¿Cuánto tiempo podrá aguantar la economía de Venezuela?

La pregunta, obviamente, no tiene respuesta. Pero sí hay una primera evidencia. Un país sin apenas reserva de divisas, con dificultades para vender su principal fuente de riqueza: el petróleo, sin inversión extranjera, con un tejido productivo devastado, y sin capacidad alguna para encontrar financiación en el exterior (los mercados están cerrados por el elevado riesgo-país) tiene un negro futuro.

Ni siquiera la ayuda humanitaria está en condiciones de llegar. Maduro ha dicho que Venezuela “no es mendigo de nadie” y no hay que olvidar que esa asistencia tendría que ser distribuida por el Gobierno de Maduro, a quien se le ha quitado la legitimidad para seguir gobernando. Y la Unión Europea ha sido, precisamente, uno de los principales donantes en los últimos años. Ayer mismo, la Comisión Europea aprobó una asistencia adicional de cinco millones de euros que se suman a los 34 millones destinados solo para la crisis de 2018. Una gota de agua para un problema oceánico.

Con este panorama, no hay que descartar una catástrofe más intensa que la actual, que ha obligado a salir del país a cientos de miles de venezolanos (algunas informaciones hablan de más de tres millones), lo que representaría uno de cada 10 venezolanos. Ni siquiera instrumentos de financiación como el BID (Banco Interamericano de Desarrollo) están operativos.

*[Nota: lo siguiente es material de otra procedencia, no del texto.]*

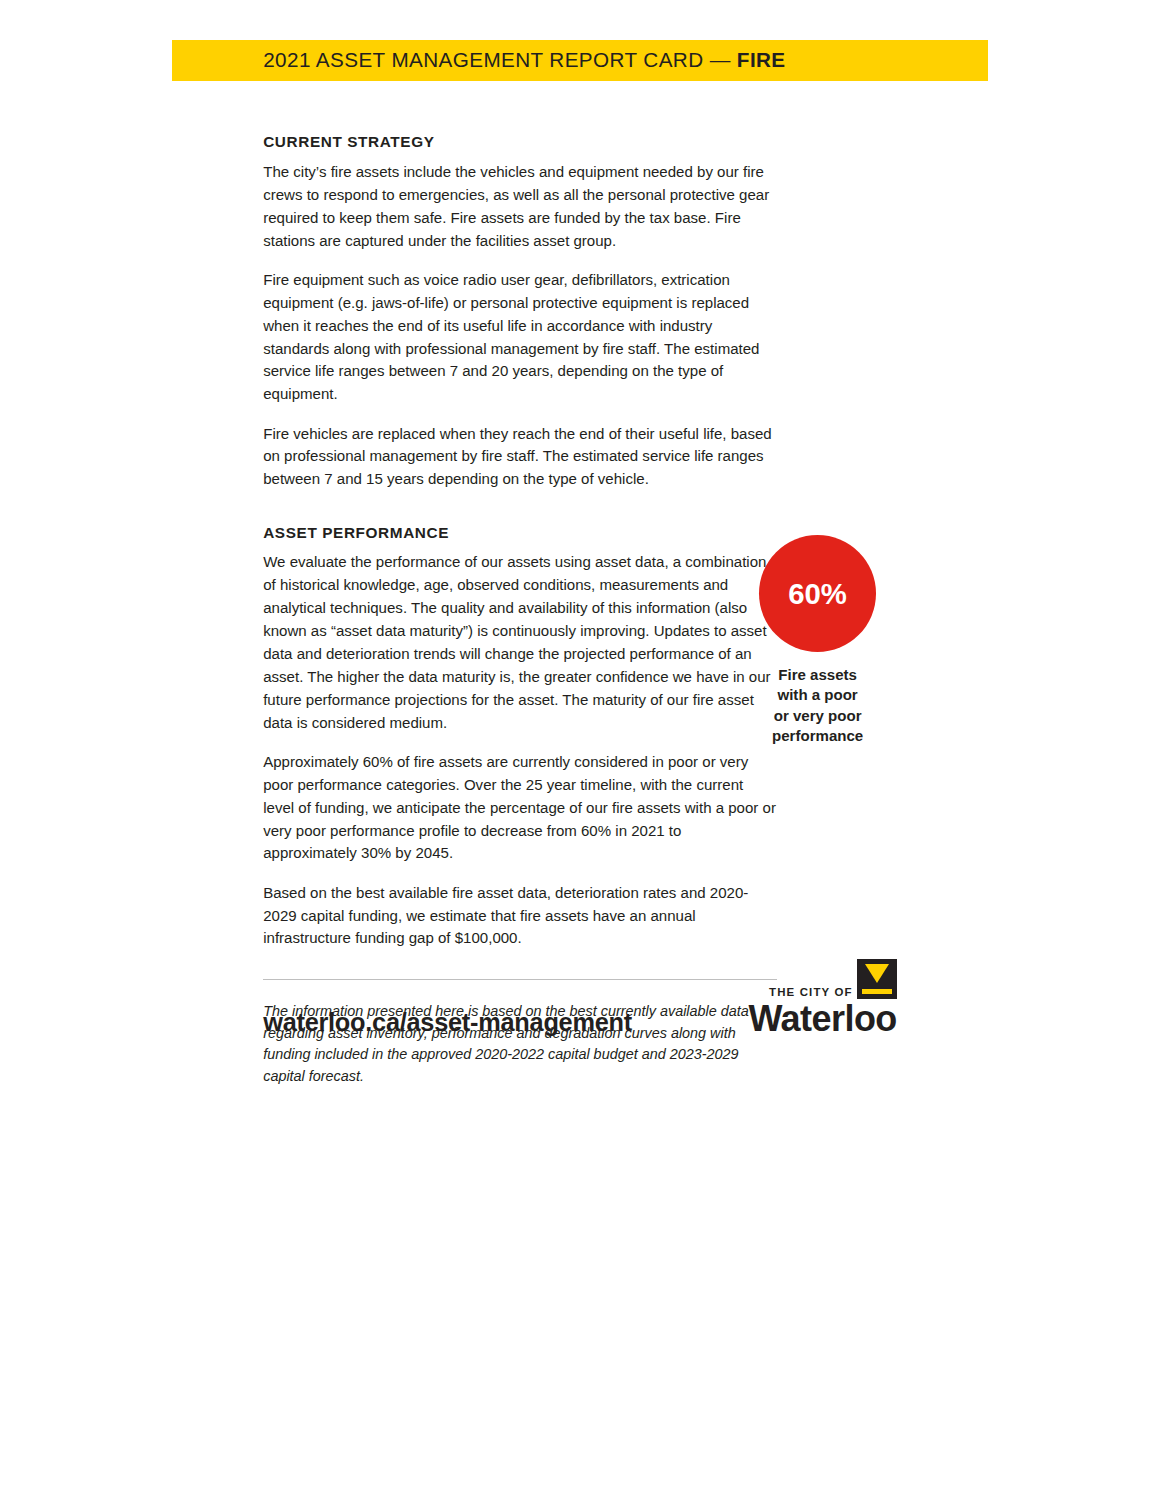2021 Asset Management Report Card — Fire
Current Strategy
The city’s fire assets include the vehicles and equipment needed by our fire crews to respond to emergencies, as well as all the personal protective gear required to keep them safe. Fire assets are funded by the tax base. Fire stations are captured under the facilities asset group.
Fire equipment such as voice radio user gear, defibrillators, extrication equipment (e.g. jaws-of-life) or personal protective equipment is replaced when it reaches the end of its useful life in accordance with industry standards along with professional management by fire staff. The estimated service life ranges between 7 and 20 years, depending on the type of equipment.
Fire vehicles are replaced when they reach the end of their useful life, based on professional management by fire staff. The estimated service life ranges between 7 and 15 years depending on the type of vehicle.
60%
Fire assets
with a poor
or very poor
performance
Asset Performance
We evaluate the performance of our assets using asset data, a combination of historical knowledge, age, observed conditions, measurements and analytical techniques. The quality and availability of this information (also known as “asset data maturity”) is continuously improving. Updates to asset data and deterioration trends will change the projected performance of an asset. The higher the data maturity is, the greater confidence we have in our future performance projections for the asset. The maturity of our fire asset data is considered medium.
Approximately 60% of fire assets are currently considered in poor or very poor performance categories. Over the 25 year timeline, with the current level of funding, we anticipate the percentage of our fire assets with a poor or very poor performance profile to decrease from 60% in 2021 to approximately 30% by 2045.
Based on the best available fire asset data, deterioration rates and 2020-2029 capital funding, we estimate that fire assets have an annual infrastructure funding gap of $100,000.
The information presented here is based on the best currently available data regarding asset inventory, performance and degradation curves along with funding included in the approved 2020-2022 capital budget and 2023-2029 capital forecast.
waterloo.ca/asset-management
The City of
Waterloo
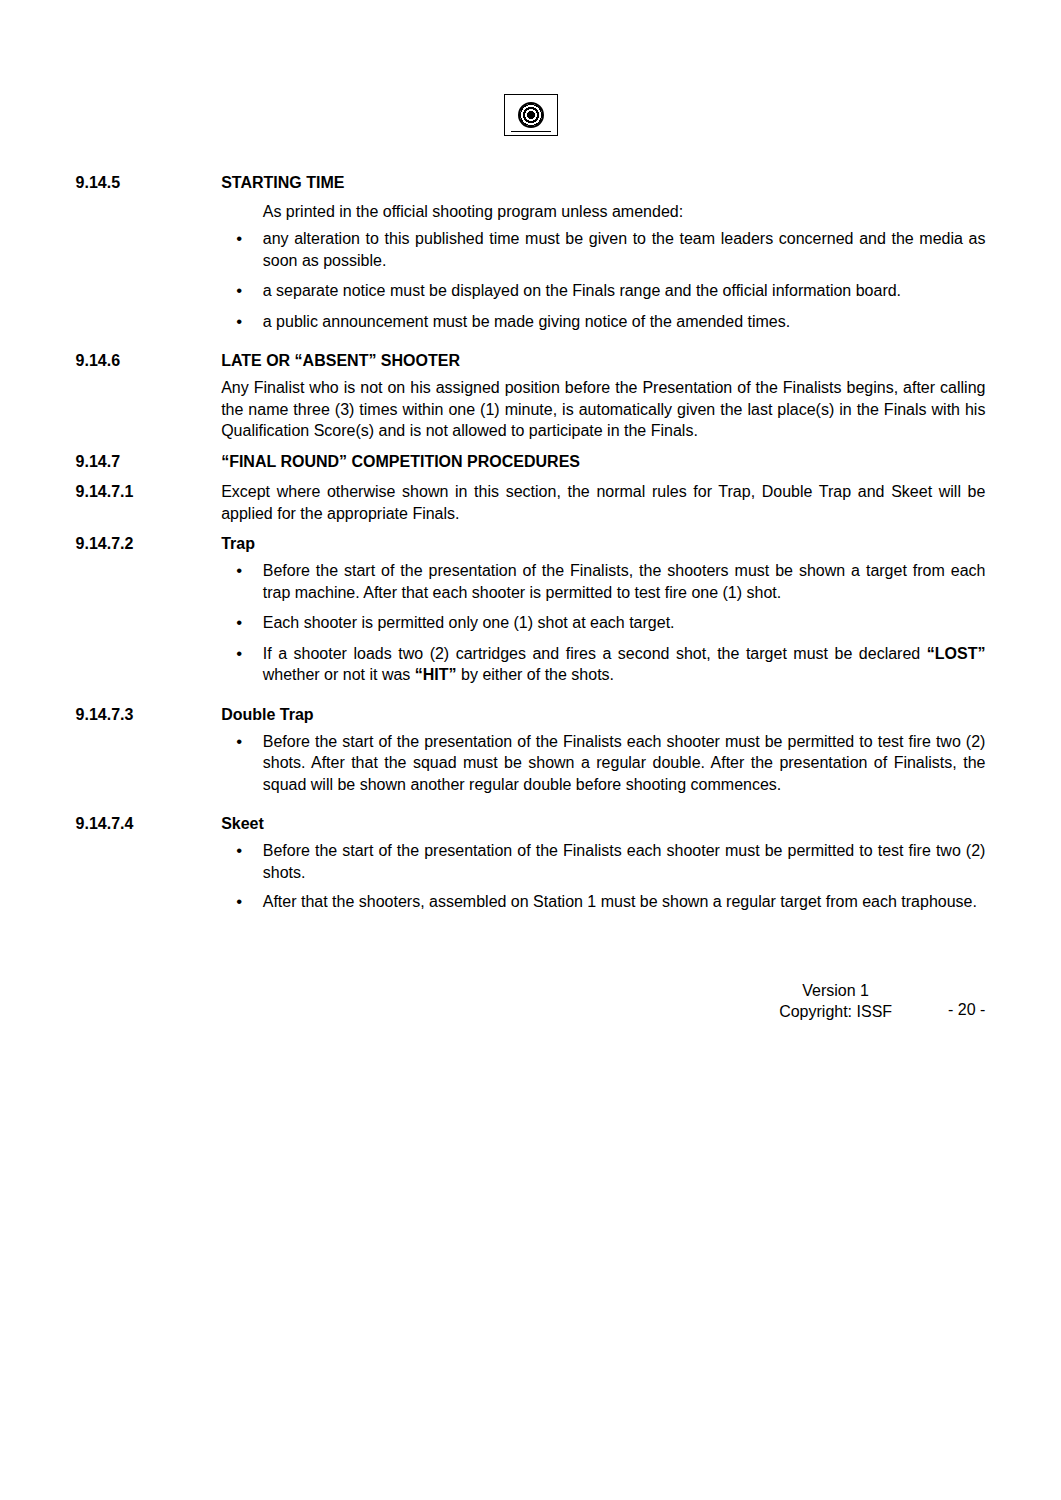| 9.14.5 | STARTING TIME As printed in the official shooting program unless amended: any alteration to this published time must be given to the team leaders concerned and the media as soon as possible. a separate notice must be displayed on the Finals range and the official information board. a public announcement must be made giving notice of the amended times. |
| 9.14.6 | LATE OR “ABSENT” SHOOTER Any Finalist who is not on his assigned position before the Presentation of the Finalists begins, after calling the name three (3) times within one (1) minute, is automatically given the last place(s) in the Finals with his Qualification Score(s) and is not allowed to participate in the Finals. |
| 9.14.7 | “FINAL ROUND” COMPETITION PROCEDURES |
| 9.14.7.1 | Except where otherwise shown in this section, the normal rules for Trap, Double Trap and Skeet will be applied for the appropriate Finals. |
| 9.14.7.2 | Trap Before the start of the presentation of the Finalists, the shooters must be shown a target from each trap machine. After that each shooter is permitted to test fire one (1) shot. Each shooter is permitted only one (1) shot at each target. If a shooter loads two (2) cartridges and fires a second shot, the target must be declared “LOST” whether or not it was “HIT” by either of the shots. |
| 9.14.7.3 | Double Trap Before the start of the presentation of the Finalists each shooter must be permitted to test fire two (2) shots. After that the squad must be shown a regular double. After the presentation of Finalists, the squad will be shown another regular double before shooting commences. |
| 9.14.7.4 | Skeet Before the start of the presentation of the Finalists each shooter must be permitted to test fire two (2) shots. After that the shooters, assembled on Station 1 must be shown a regular target from each traphouse. |
Version 1
Copyright: ISSF
- 20 -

¿La razón? La mora total de préstamos de Venezuela con el BID, incluidas aquellas cuantías que todavía no llegan al límite de 180 días, ascendía en mayo de 2018 a 212,4 millones de dólares, sobre una deuda total de 2.011 millones. Y se da la circunstancia que bajo las normas del BID sobre pagos en mora, la entidad —de la que Venezuela fue miembro fundador— no puede realizar ninguna actividad de préstamo con Venezuela hasta que salde su mora. Es más, como una cuestión de política interna, el BID no reprograma sus préstamos con garantía soberana. Es decir, ‘game over’ por este lado para el Gobierno de Maduro para recibir recursos de uno de los principales brazos financieros con que cuenta la región.

Otra de las vías de Venezuela para salir del agujero pasa por aumentar sus exportaciones. Pero, a la luz de lo que ha sucedido en los dos últimos años, nada indica que eso sea posible. Entre otras cosas, porque el precio del barril de crudo está muy lejos de los niveles existentes en los mejores tiempos de Chávez, lo que permitió a millones de venezolanos tener acceso a servicios esenciales como la sanidad, la educación o la vivienda, pero a costa de una enorme corrupción y de crear una tupida red clientelar que hoy se desvanece por falta de recursos.